Reproduce every item below verbatim, line for line, but leave out the images.

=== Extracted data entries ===
===
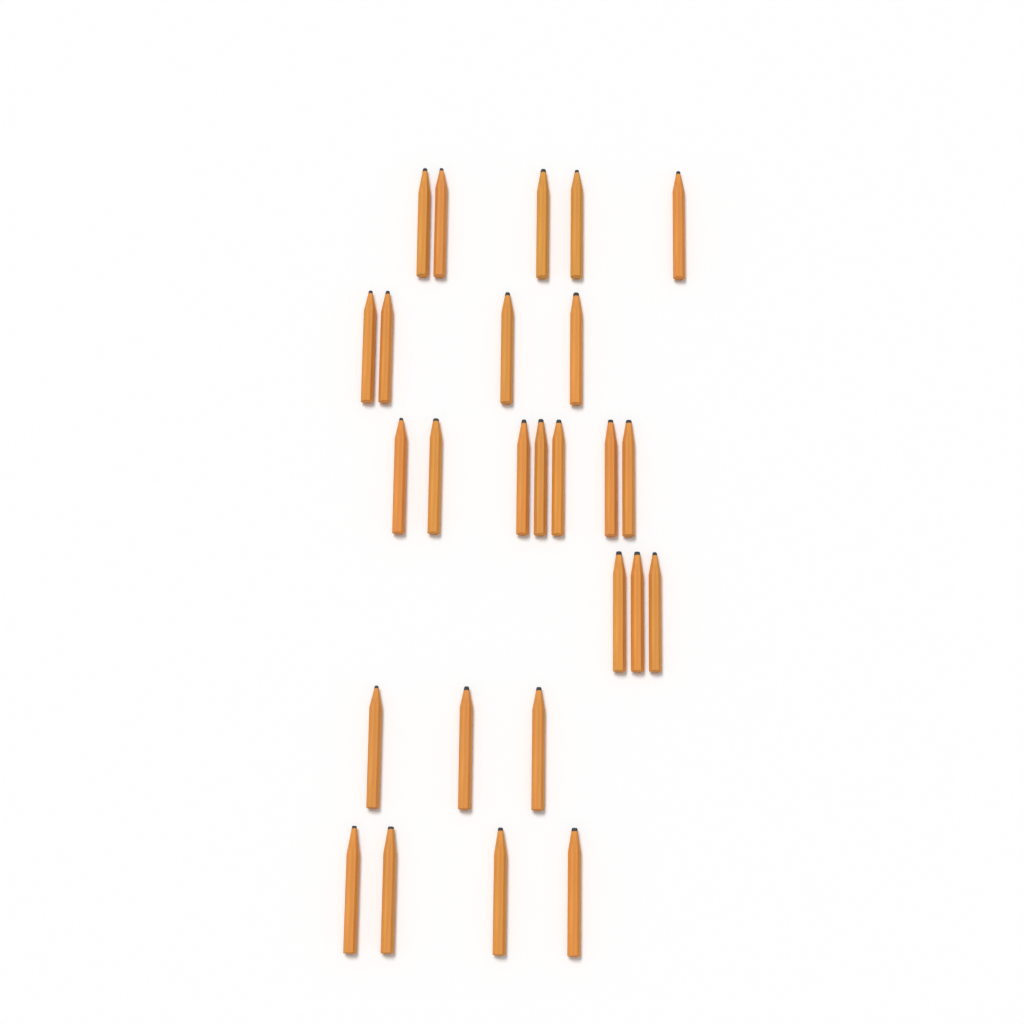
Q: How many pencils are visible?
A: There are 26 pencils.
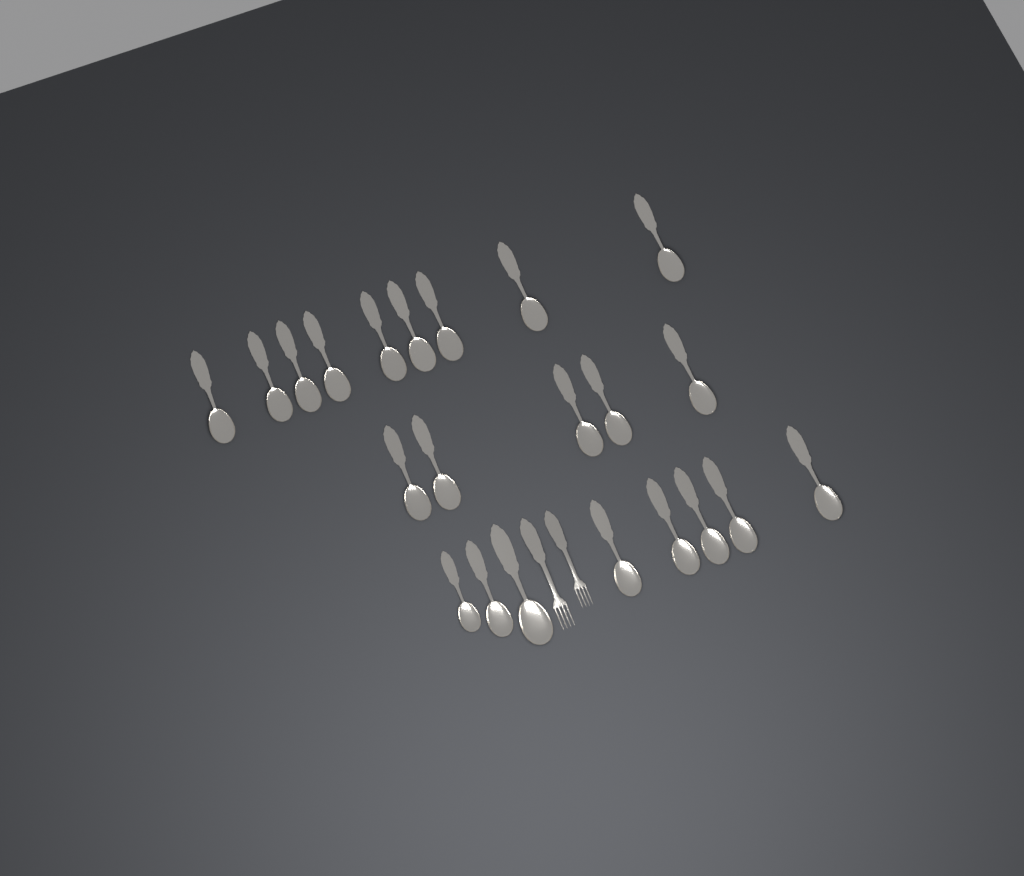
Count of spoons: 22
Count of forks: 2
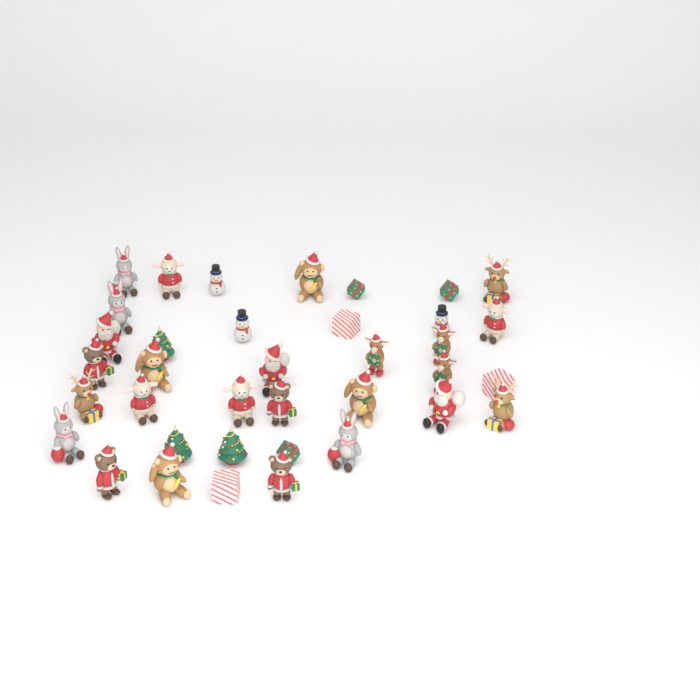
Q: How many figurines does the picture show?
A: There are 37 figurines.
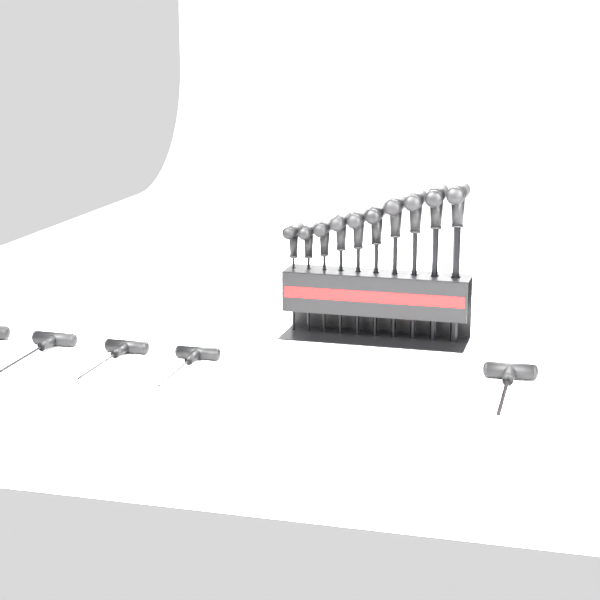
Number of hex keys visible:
===
=== SOLUTION FOR THIS PROBLEM ===
Q: How many pencils are visible?
A: There are 26 pencils.
Count of spoons: 22
Count of forks: 2
Q: How many figurines does the picture show?
A: There are 37 figurines.
Number of hex keys visible:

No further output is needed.